Grow the test strains in the chosen medium to the right A600 or McFarland std. Have antibiotic solutions and plates ready before the cultures reach the desired growth phase.
Thaw and weigh the antibiotics. Take a note of the purity at this stage, e.g. gentamicin, 577ug/mg solid. Dissolve the antibiotics (solvent depends on the compound), then dilute in the test medium to 2x the top concentration desired in the test, e.g. if highest desired concentration is 128ug/ml, dilute to 256ug/ml. Keep on ice until use.
Using the multipipettor, dispense 100ul of medium into all wells of a microtitre plate.
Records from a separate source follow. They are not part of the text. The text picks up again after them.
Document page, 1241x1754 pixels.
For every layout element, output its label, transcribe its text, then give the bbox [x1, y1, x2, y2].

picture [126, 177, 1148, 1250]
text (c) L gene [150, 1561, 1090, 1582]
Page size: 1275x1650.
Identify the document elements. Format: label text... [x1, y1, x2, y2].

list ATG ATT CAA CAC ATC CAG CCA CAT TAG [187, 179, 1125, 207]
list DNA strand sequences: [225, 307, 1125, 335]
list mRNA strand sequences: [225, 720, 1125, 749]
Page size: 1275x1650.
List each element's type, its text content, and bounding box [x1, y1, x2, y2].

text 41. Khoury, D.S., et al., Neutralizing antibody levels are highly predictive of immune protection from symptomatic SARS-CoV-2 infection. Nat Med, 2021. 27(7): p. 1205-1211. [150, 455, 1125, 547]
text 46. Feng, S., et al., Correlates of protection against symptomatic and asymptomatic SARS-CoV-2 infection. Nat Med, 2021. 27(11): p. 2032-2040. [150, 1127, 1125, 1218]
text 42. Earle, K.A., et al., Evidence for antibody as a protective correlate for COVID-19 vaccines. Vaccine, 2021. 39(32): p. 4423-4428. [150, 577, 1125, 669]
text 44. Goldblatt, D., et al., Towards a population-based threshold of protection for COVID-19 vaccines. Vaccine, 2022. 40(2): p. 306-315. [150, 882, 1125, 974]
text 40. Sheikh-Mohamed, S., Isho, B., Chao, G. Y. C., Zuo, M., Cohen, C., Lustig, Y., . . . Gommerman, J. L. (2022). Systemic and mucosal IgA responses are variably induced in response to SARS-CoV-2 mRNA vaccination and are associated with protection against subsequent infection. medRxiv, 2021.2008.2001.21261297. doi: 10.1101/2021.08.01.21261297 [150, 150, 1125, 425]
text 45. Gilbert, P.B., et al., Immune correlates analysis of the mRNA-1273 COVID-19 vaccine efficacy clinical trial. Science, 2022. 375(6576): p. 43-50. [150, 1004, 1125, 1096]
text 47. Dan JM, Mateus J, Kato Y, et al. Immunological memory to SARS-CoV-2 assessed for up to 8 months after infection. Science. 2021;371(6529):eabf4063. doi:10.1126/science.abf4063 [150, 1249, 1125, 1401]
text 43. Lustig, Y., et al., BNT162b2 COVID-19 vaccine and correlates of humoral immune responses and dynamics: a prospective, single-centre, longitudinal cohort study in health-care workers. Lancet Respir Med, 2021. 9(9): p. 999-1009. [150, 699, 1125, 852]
Label the plate and lid.
Pipette 100ul of appropriate 2x antibiotic solutions into the wells in column 1 (far left of plate).
Using the multipipettor set at 100ul, mix the antibiotics into the wells in column 1 by mixing with pipette up and down in the wells ~6-8 times.
Withdraw 100ul from column 1 and add this to column 2. This makes column 2 a twofold dilution of column 1, e.g. for the example above this would be 64ug/ml. Mix up and down 6-8 times. Transfer 100ul to column 3. Repeat the procedure down to column 10 only. The same set of tips can be used for the entire dilution series.
Discard 100ul from column 10 rather than putting it in column 11.
Pour bacteria of the right A600 into a sterile petri dish. The bacteria may be diluted first depending on the desired inoculum. The appropriate inoculum size for standard MIC is 104 to 105 CFU/ml.
With the smaller multipipettor set to 5ul, dispense bacteria into wells in columns 11 to 1 in that order. Do not add bacteria to column 12 (sterility control and blank for the plate scanner).
Incubate the plates at 37oC or other desired temperature.
Streak the bacterial cultures on plates to check their purity.
When satisfactory growth is obtained (18-36 hours) scan the plates with an ELISA reader (e.g. Levy’s lab). Use column 12 as the blank (this means putting the plate in back-to-front).
MIC can be taken as the lowest concentration of drug that reduces, by more than 50% or 90% for MIC50 or MIC90 respectively.